Periodic discovery alone is too slow once teams start spinning up agents in multiple builder ecosystems. If you can, wire the creation event into an onboarding workflow.

That might mean SCIM into the platform that will govern the object, or it might mean a workflow that refuses to activate the agent until there is an owner, an intended scope, and an environment classification. This is one of those controls that feels bureaucratic until you are trying to clean up 200 undocumented agents six months later.

Where IDMWORKS Delivery Would Use Each Platform Today

If IDMWORKS Delivery were designing with today's reality instead of pretending the market is finished, we would use Okta or Ping to handle the credentialing and delegated-access path for agents interacting with enterprise APIs and tools. Our team would use SailPoint when the organization needs a stronger governance system of record for ownership, lifecycle, and review.

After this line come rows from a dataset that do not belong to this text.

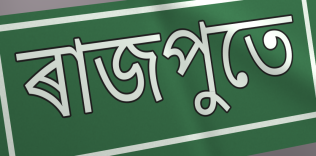
ৰাজপুতে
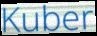
Kuber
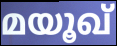
മയൂഖ്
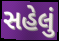
સહેલું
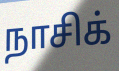
நாசிக்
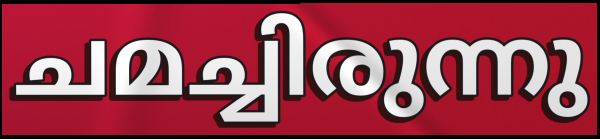
ചമച്ചിരുന്നു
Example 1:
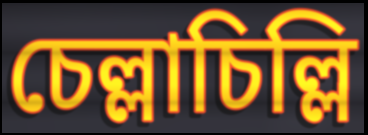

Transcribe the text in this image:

চেল্লাচিল্লি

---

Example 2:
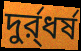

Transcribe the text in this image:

দুর্র্ধর্ষ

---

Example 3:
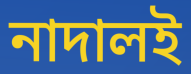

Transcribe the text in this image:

নাদালই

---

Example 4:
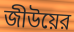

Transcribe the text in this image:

জীউয়ের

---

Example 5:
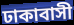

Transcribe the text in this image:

ঢাকাবাসী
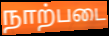
நாற்படை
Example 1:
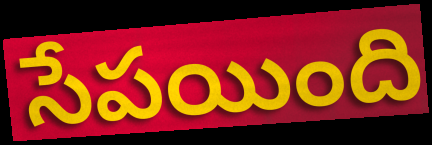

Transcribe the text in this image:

సేపయింది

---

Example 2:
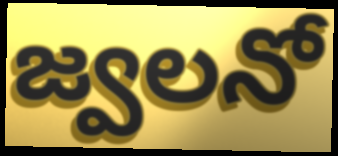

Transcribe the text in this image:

జ్వలనో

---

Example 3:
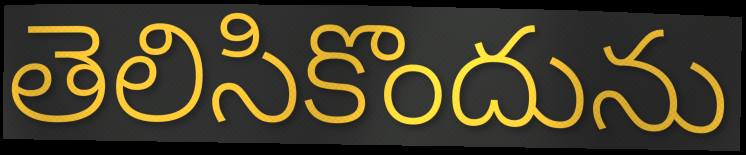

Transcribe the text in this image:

తెలిసికొందును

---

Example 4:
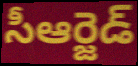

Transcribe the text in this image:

సీఆర్జెడ్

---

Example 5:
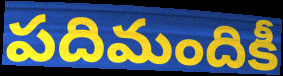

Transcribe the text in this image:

పదిమందికీ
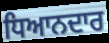
ਧਿਆਨਦਾਰ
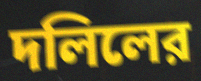
দলিলের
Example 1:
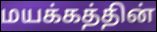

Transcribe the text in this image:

மயக்கத்தின்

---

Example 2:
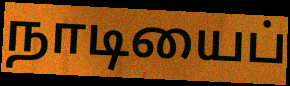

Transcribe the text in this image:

நாடியைப்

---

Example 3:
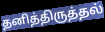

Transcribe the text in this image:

தனித்திருத்தல்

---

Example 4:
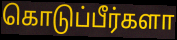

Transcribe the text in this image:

கொடுப்பீர்களா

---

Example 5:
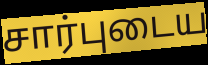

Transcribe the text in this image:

சார்புடைய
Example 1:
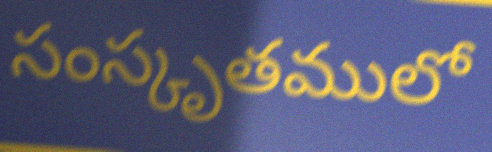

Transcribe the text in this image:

సంస్కృతములో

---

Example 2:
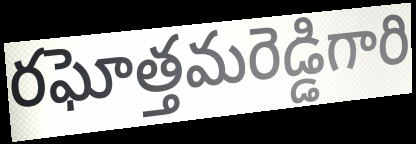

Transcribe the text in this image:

రఘోత్తమరెడ్డిగారి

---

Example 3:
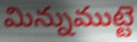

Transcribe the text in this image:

మిన్నుముట్టె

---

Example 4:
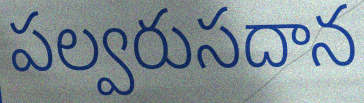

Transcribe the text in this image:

పల్వరుసదాన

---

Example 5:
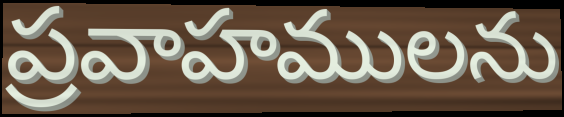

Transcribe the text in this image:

ప్రవాహములను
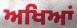
ਅਖਿਆਂ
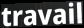
travail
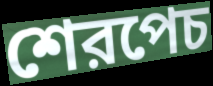
শেরপেচ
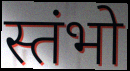
स्तंभो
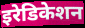
इरेडिकेशन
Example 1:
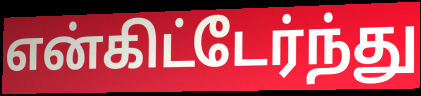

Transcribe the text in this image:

என்கிட்டேர்ந்து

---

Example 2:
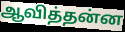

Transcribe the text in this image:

ஆவித்தன்ன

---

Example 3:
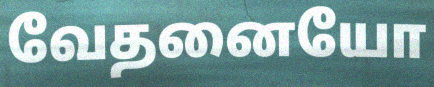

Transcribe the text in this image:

வேதனையோ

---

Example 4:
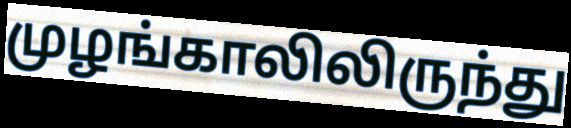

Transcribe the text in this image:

முழங்காலிலிருந்து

IDMWORKS Delivery would look at Saviynt where the client wants to move toward an AI-specific control plane that combines discovery, governance, and runtime policy, but we would verify implementation depth carefully before depending on claims that are newer than the operational patterns.

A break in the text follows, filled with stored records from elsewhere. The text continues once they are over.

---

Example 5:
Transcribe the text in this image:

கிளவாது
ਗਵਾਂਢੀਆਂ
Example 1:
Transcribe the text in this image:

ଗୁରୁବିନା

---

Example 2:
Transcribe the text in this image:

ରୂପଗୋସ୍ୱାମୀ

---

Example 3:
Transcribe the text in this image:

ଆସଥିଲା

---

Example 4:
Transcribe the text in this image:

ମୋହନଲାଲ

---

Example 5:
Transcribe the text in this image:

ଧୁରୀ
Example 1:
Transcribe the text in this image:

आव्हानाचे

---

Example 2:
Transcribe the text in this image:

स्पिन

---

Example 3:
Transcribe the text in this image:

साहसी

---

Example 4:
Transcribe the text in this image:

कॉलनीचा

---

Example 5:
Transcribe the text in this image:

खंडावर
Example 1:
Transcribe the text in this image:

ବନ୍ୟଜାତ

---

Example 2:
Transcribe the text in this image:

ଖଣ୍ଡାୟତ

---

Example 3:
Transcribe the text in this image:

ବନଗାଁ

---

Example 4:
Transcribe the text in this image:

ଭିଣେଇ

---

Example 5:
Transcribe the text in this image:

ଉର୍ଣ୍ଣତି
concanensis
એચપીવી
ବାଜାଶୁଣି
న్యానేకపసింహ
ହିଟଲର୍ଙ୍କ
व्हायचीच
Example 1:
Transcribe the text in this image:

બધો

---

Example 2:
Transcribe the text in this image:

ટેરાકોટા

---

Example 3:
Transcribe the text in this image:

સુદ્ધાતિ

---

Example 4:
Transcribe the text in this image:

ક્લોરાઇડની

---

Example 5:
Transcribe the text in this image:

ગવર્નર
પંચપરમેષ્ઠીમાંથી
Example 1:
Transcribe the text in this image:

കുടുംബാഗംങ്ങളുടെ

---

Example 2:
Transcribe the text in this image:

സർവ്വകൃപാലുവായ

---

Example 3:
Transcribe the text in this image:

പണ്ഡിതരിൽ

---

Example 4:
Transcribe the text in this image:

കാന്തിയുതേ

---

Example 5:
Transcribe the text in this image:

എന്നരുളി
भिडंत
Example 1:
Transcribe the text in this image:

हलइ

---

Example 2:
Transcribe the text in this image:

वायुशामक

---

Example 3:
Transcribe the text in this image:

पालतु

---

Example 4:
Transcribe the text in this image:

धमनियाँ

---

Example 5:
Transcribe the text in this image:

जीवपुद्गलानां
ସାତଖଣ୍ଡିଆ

In larger enterprises, the answer is usually not one platform anyway. The durable architecture is often a combination: IdP for authentication and token exchange, governance platform for ownership and lifecycle, gateway or application policy layer for tool-use control, and centralized telemetry for investigation. That is less elegant than a one-vendor slide, but it is much closer to reality.

The Industry Still Has Work to Do

The big unsolved problem is not whether we can create an identity object called "AI Agent." We can. The unsolved problem is whether the identity stack can keep up with autonomous decision-making at machine speed without turning every safety control into an after-the-fact report.

The platforms are getting better, and some of the recent work from Okta, Ping, SailPoint, and Saviynt is genuinely useful. But none of them has closed the loop completely on delegated intent, nested agency, runtime context, and durable governance at once.

That is why the right posture right now is neither hype nor cynicism. Use what's solid. Be blunt about what is missing. Build interim controls that force attribution, constrain access, and preserve evidence.

And don’t wait for a perfect AI-agent governance product before you start governing the agents already in your environment. By the time the market converges, the sprawl will already be there.